Nick nodded. “Right. After they got out, we tested exactly one compulsion each.”
“The one they reacted strongest to.”
Nick waited.
“So… if one of them doesn’t react well to the compulsion to return…”
“They might not.”
“And then you and I get in trouble. With the military. And they don’t like public trouble that’s their fault, do they?”
“This is why I was worrying when you started running your mouth for the Colonel.”
“Eh.” Joey shrugged, as if to say that was never going to be a problem. “What do we do about this?”

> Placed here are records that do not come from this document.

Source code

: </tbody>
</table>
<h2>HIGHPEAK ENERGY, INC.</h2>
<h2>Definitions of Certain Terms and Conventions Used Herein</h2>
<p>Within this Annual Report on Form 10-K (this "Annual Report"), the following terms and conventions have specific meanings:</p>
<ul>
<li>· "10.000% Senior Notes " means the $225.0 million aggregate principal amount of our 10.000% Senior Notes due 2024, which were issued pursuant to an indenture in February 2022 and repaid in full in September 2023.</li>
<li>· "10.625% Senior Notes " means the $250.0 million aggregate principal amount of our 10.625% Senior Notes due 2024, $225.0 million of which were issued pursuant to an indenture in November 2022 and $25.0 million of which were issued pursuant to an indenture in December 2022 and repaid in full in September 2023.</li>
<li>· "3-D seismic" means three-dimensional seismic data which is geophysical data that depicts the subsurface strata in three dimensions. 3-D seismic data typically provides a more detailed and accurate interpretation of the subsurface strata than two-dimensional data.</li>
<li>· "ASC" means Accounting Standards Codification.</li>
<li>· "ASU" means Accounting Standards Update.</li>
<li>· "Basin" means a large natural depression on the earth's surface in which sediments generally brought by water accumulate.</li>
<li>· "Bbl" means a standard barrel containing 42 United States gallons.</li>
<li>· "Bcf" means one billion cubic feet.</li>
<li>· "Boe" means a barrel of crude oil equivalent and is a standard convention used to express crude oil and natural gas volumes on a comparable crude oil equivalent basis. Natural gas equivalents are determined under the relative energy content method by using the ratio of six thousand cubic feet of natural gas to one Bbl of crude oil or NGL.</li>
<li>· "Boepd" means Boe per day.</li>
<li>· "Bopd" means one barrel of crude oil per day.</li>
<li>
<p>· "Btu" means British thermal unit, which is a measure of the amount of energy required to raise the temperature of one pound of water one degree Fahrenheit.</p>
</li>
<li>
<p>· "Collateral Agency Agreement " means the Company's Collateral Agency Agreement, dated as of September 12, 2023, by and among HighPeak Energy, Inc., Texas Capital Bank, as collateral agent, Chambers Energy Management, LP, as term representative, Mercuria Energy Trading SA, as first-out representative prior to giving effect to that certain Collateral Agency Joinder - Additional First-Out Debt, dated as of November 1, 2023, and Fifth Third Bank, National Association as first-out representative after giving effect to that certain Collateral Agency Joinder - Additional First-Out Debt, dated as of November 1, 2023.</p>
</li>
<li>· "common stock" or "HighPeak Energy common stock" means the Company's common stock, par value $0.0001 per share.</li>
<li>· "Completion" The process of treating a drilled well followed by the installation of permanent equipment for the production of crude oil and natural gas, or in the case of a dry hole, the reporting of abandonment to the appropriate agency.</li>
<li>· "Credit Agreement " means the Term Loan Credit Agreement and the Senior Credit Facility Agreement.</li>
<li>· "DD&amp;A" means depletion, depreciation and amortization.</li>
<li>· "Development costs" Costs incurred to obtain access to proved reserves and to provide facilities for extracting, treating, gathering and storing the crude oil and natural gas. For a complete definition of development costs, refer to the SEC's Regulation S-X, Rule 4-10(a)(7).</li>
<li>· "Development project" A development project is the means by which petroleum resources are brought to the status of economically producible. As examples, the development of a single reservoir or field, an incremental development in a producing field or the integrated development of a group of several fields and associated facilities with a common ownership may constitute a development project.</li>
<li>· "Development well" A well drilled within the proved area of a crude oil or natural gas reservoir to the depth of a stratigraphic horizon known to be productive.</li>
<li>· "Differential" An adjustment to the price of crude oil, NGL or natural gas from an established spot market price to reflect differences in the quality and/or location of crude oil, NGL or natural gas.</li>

“That’s what I’m asking you, you little shit-“
&
Her phone was ringing.
Her phone almost never rang. When it did, it was only ever out of some surprise work emergency, the call that says We need you to come in, that says Someone got sick or Someone quit and we’re making it your problem because then it’s not ours.
Wilma didn’t want to answer her phone, but a little voice in her head was telling her she should, and she wasn’t awake enough to think about the fact she would be getting up in a half hour to be at the next shift at work anyway, so she snaked a hand out of bed and grabbed the phone under the covers.
“Hello?”
“Is this Wilma Miller?”
She didn’t recognise the voice. Didn’t sound like work but that made it more important, she realised. What if whoever this was had replaced her manager? Crazy shit sometimes just rolled downhill from corporate.
"You know it is, Max,” she mumbled sleepily. “What’s this-“
“Are you indulgent?”
It was like going through a door and realising you no longer remembered what you’d come in for, except with her self instead of her intent. It wasn’t quite an out of body experience, but she was suddenly still and quiet inside, nothing racing, no concerns, and no fears.
“Yes,” she said quietly. “I am.” And she waited indulgently to have some sense of direction given to her by the call.
“Would you like to tell me where you are?”
It wasn’t clear to her who this was; some part of her had managed to conclude that it wasn’t Max, her supervisor, but without any inclination to try to place the voice.
Whoever this was had no authority over her at all.
And yet, somehow, she found herself answering. “I’m at home,” she said. “In my bed.” She stretched out, something she almost never did, under the covers, writhing against them.
The cotton of her bedsheets had been washed too often and had worn threadbare, and it was dry and scratchy against her, and yet somehow at that moment they were a source of sheer, self-indulgent, wonderful pleasure.
“Your bed in your apartment?” the voice asked, and “Mm-hmmm,” she indulged him, coy, whoever he was. She waited to see if he would ask for an invitation, in which case she’d skip work, she’d indulge herself.
“Thank fuck for that,” he muttered, and the call rang off, and Wilma was left wondering what had happened - but not wondering too hard; there was too much enjoyment to be had in the warmth and comfort of her own bed.